■ Job item ■
Copy each record exactly, word for word.
++++++++++
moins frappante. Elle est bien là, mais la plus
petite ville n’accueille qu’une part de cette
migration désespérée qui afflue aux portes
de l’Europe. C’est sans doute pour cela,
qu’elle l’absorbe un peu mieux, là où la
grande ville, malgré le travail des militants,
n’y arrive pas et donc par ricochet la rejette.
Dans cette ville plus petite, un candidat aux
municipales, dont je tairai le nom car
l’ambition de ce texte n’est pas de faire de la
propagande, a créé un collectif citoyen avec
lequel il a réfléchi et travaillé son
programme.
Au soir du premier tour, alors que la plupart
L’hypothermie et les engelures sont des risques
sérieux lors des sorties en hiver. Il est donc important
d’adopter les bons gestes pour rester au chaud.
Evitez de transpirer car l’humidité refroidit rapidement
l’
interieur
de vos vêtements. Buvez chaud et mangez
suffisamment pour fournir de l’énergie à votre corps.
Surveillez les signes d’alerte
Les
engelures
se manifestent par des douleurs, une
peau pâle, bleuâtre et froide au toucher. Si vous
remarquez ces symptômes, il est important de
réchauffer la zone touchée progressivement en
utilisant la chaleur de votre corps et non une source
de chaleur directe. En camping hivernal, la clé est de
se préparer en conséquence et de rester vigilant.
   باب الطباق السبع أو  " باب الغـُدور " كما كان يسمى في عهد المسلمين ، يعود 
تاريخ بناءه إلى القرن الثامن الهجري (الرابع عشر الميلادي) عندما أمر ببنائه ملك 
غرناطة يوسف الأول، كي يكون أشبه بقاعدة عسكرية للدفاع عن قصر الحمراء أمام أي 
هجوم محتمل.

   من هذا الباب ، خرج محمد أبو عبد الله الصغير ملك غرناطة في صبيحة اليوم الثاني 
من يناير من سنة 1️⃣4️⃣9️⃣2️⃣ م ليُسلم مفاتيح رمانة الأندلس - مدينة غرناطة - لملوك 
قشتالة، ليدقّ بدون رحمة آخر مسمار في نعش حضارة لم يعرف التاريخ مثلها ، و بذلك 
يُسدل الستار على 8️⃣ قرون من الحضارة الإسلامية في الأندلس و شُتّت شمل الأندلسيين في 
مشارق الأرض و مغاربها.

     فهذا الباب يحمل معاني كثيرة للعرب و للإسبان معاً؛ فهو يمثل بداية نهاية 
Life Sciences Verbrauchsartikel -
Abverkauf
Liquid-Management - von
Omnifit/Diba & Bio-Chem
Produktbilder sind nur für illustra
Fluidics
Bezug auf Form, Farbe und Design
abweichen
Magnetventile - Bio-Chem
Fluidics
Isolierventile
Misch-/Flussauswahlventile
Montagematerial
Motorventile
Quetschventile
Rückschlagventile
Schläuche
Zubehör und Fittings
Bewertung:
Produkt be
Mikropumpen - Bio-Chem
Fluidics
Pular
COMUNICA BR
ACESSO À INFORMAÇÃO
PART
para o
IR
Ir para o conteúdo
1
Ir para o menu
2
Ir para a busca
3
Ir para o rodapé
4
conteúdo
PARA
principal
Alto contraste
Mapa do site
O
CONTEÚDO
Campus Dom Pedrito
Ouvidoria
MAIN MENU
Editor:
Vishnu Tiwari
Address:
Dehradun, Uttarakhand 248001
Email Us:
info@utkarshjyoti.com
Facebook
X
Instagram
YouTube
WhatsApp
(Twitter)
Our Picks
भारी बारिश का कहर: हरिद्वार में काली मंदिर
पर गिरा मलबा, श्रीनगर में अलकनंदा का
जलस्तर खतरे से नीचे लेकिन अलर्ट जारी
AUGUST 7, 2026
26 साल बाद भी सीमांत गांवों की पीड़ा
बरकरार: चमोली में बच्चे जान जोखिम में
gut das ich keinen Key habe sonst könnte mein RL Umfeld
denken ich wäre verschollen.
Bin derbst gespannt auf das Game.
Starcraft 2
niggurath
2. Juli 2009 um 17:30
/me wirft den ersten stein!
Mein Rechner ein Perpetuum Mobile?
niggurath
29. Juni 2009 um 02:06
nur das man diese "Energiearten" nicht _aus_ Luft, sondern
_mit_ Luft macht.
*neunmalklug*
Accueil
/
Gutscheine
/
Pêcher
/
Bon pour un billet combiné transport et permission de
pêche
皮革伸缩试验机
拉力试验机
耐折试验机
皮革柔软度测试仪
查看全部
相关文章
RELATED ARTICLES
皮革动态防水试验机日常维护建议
++++++++++
■ Result ■
moins frappante. Elle est bien là, mais la plus
petite ville n’accueille qu’une part de cette
migration désespérée qui afflue aux portes
de l’Europe. C’est sans doute pour cela,
qu’elle l’absorbe un peu mieux, là où la
grande ville, malgré le travail des militants,
n’y arrive pas et donc par ricochet la rejette.
Dans cette ville plus petite, un candidat aux
municipales, dont je tairai le nom car
l’ambition de ce texte n’est pas de faire de la
propagande, a créé un collectif citoyen avec
lequel il a réfléchi et travaillé son
programme.
Au soir du premier tour, alors que la plupart
L’hypothermie et les engelures sont des risques
sérieux lors des sorties en hiver. Il est donc important
d’adopter les bons gestes pour rester au chaud.
Evitez de transpirer car l’humidité refroidit rapidement
l’
interieur
de vos vêtements. Buvez chaud et mangez
suffisamment pour fournir de l’énergie à votre corps.
Surveillez les signes d’alerte
Les
engelures
se manifestent par des douleurs, une
peau pâle, bleuâtre et froide au toucher. Si vous
remarquez ces symptômes, il est important de
réchauffer la zone touchée progressivement en
utilisant la chaleur de votre corps et non une source
de chaleur directe. En camping hivernal, la clé est de
se préparer en conséquence et de rester vigilant.
   باب الطباق السبع أو  " باب الغـُدور " كما كان يسمى في عهد المسلمين ، يعود 
تاريخ بناءه إلى القرن الثامن الهجري (الرابع عشر الميلادي) عندما أمر ببنائه ملك 
غرناطة يوسف الأول، كي يكون أشبه بقاعدة عسكرية للدفاع عن قصر الحمراء أمام أي 
هجوم محتمل.

   من هذا الباب ، خرج محمد أبو عبد الله الصغير ملك غرناطة في صبيحة اليوم الثاني 
من يناير من سنة 1️⃣4️⃣9️⃣2️⃣ م ليُسلم مفاتيح رمانة الأندلس - مدينة غرناطة - لملوك 
قشتالة، ليدقّ بدون رحمة آخر مسمار في نعش حضارة لم يعرف التاريخ مثلها ، و بذلك 
يُسدل الستار على 8️⃣ قرون من الحضارة الإسلامية في الأندلس و شُتّت شمل الأندلسيين في 
مشارق الأرض و مغاربها.

     فهذا الباب يحمل معاني كثيرة للعرب و للإسبان معاً؛ فهو يمثل بداية نهاية 
Life Sciences Verbrauchsartikel -
Abverkauf
Liquid-Management - von
Omnifit/Diba & Bio-Chem
Produktbilder sind nur für illustra
Fluidics
Bezug auf Form, Farbe und Design
abweichen
Magnetventile - Bio-Chem
Fluidics
Isolierventile
Misch-/Flussauswahlventile
Montagematerial
Motorventile
Quetschventile
Rückschlagventile
Schläuche
Zubehör und Fittings
Bewertung:
Produkt be
Mikropumpen - Bio-Chem
Fluidics
Pular
COMUNICA BR
ACESSO À INFORMAÇÃO
PART
para o
IR
Ir para o conteúdo
1
Ir para o menu
2
Ir para a busca
3
Ir para o rodapé
4
conteúdo
PARA
principal
Alto contraste
Mapa do site
O
CONTEÚDO
Campus Dom Pedrito
Ouvidoria
MAIN MENU
Editor:
Vishnu Tiwari
Address:
Dehradun, Uttarakhand 248001
Email Us:
info@utkarshjyoti.com
Facebook
X
Instagram
YouTube
WhatsApp
(Twitter)
Our Picks
भारी बारिश का कहर: हरिद्वार में काली मंदिर
पर गिरा मलबा, श्रीनगर में अलकनंदा का
जलस्तर खतरे से नीचे लेकिन अलर्ट जारी
AUGUST 7, 2026
26 साल बाद भी सीमांत गांवों की पीड़ा
बरकरार: चमोली में बच्चे जान जोखिम में
gut das ich keinen Key habe sonst könnte mein RL Umfeld
denken ich wäre verschollen.
Bin derbst gespannt auf das Game.
Starcraft 2
niggurath
2. Juli 2009 um 17:30
/me wirft den ersten stein!
Mein Rechner ein Perpetuum Mobile?
niggurath
29. Juni 2009 um 02:06
nur das man diese "Energiearten" nicht _aus_ Luft, sondern
_mit_ Luft macht.
*neunmalklug*
Accueil
/
Gutscheine
/
Pêcher
/
Bon pour un billet combiné transport et permission de
pêche
皮革伸缩试验机
拉力试验机
耐折试验机
皮革柔软度测试仪
查看全部
相关文章
RELATED ARTICLES
皮革动态防水试验机日常维护建议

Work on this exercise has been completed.